By Michael Marley

Some people close to the situation think that the ongoing blood feud between boxing trainers and brothers Robert and Danny Garcia can not be squashed.

They view it as an endless Cain versus Abel squabble, a fractious fraternal fight that will continue unabated for years if not decades.

Making it worse has been Robert's huge success, his making a small fortune in boxing while Danny has had to keep driving a Pepsi delivery truck while training fighters at night.

But Danny, who trained his brother when Robert was just age 13 and was an assistant to Papa Eduardo in the corner when Robert was IBF junior lightweight champion, says otherwise.

"Mainly, it's about my Mom and my Dad," Danny said. "My Mom would like to see things work out between me and Robert. It can happen."

Danny told me so, in a sincere manner on Wednesday afternoon before a Manhattan press conference for Saturday night's Vicious Victor Ortiz-Andre Berto WBC welterweight title bout. Ortiz-Berto takes place at the MGM Grand at Foxwoods in Connecticut.

Danny admitted that he never speaks to Robert, that their families steer clear of each other and that the whole telenovela style drama caused their parents to abandon hometown Oxnard, California, to relocate to Riverside.

Backdrop to the story is the bitter split and resulting rivalry between former Garden City, Kansas amateur hopefuls and both former pupils of Robert - Victor Ortiz and newly crowned lightweight champion Brandon "Bam Bam" Rios.

When Ortiz separated from Robert, Danny went with Victor. The two fighters even now toil for bickering promoters, the outspoken Rios for Bob Arum's Top Rank and Ortiz for Oscar De La Hoya's Golden Boy outfit.

Clearly, a price has been paid by both brothers and their parents.

"I still love Robert, I really do," Danny said. "He will always be my brother and he and my father are training another brother, Mikey, who is going to be a world champion also. I've been hurt by things said, not so much by Rios but by Robert.

"I was training my brother, along with my father, when Robert was age 13. Now my Dad trains Mikey and Robert, he takes all the credit for it.

"Robert said I don't know how to train fighters but he's always asking my father for a fight plan. Yes, Brandon is a world champion right now but he's not a very good champion and he won't last too long. It's Brandon who got my own brother to talk bad about me, so f**k him."

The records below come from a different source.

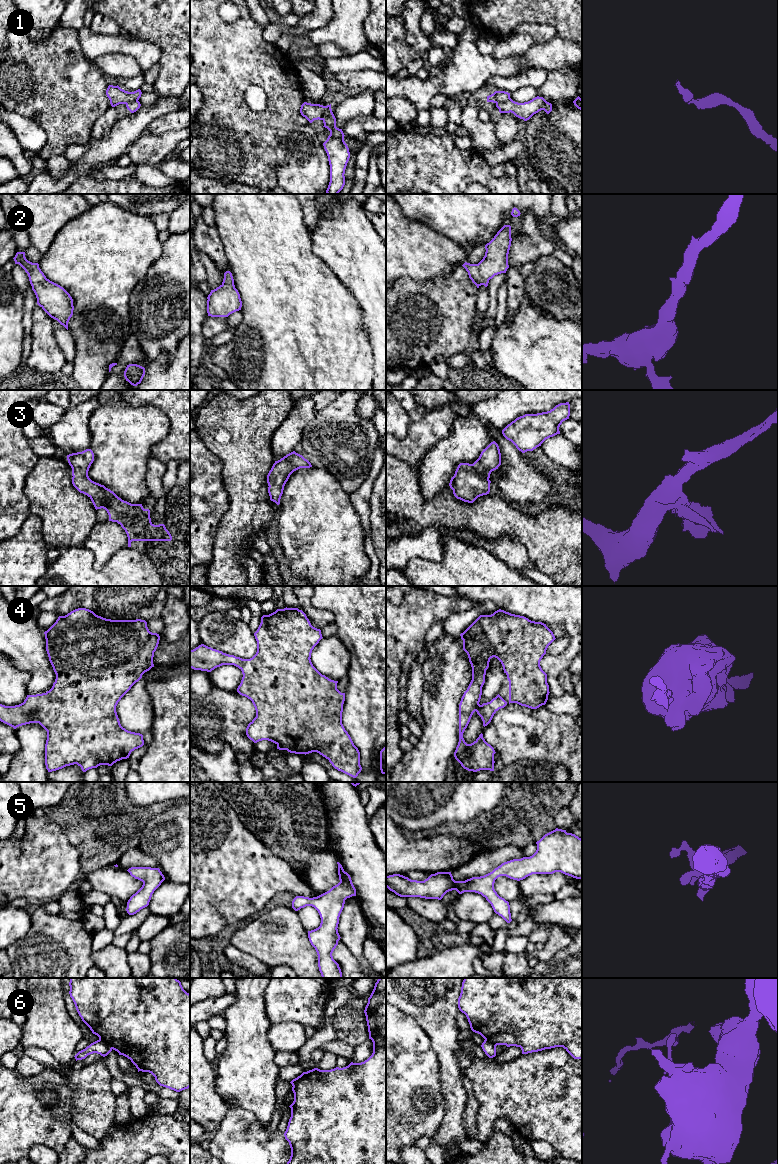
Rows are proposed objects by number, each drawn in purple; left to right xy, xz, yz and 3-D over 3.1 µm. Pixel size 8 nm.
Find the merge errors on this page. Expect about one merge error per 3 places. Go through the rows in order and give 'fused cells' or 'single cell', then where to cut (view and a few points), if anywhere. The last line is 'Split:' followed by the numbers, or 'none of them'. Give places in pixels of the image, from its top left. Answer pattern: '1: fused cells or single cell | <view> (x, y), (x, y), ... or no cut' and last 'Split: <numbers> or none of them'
1: fused cells | yz (510, 98), (496, 103)
2: single cell | no cut
3: single cell | no cut
4: single cell | no cut
5: single cell | no cut
6: fused cells | xy (99, 1038), (112, 1048)
Split: 1, 6

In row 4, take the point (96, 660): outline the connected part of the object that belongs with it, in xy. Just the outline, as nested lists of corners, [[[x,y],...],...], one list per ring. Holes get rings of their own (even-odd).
[[[78,608],[65,616],[59,616],[44,634],[46,651],[56,674],[52,688],[46,693],[27,695],[19,705],[0,704],[0,721],[14,729],[39,723],[47,731],[45,765],[48,772],[74,764],[86,772],[100,765],[112,766],[117,761],[129,758],[132,751],[144,745],[143,735],[121,726],[116,706],[142,675],[154,667],[153,657],[159,644],[159,634],[150,632],[145,620],[106,619],[86,608]]]

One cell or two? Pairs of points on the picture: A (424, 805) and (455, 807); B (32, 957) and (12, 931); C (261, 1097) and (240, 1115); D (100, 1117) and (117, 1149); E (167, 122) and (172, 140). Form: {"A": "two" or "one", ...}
{"A": "one", "B": "two", "C": "two", "D": "two", "E": "two"}

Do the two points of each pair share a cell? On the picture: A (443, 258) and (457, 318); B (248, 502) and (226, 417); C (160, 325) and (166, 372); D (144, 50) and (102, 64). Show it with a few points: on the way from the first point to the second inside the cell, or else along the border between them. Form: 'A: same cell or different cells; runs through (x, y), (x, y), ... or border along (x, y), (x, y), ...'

Mario Aguiniga, former amateur boxer from Oxnard who assists Danny in Ortiz's corner, blames Rios for much of the dispute.

"We were all together, all part of the same team, things were all good," Aguiniga said. "Look at Brandon, nobody knew him until he started always calling out Victor."

Eduardo Garcia, who used to blood his hands picking strawberries as a migrant workers built the legendary La Colonia Gym program in Oxnard, developing both Robert and world champ Ferocious Fernando Vargas.

Aguniga has only fond memories of fighting in the amateurs and being a key part of California's most vaunted boxing program.

"Papa Garcia would load up the van," Aguiniga said, "and we would take 12 fighters to some tournament. We would always win 10 or 11 of our bouts on the shows. The other fighters, the other trainers didn't call us La Colonia.

"They referred to us as Little Cuba."

Cuba, of course, has dominated Olympic and other world amateur boxing for decades.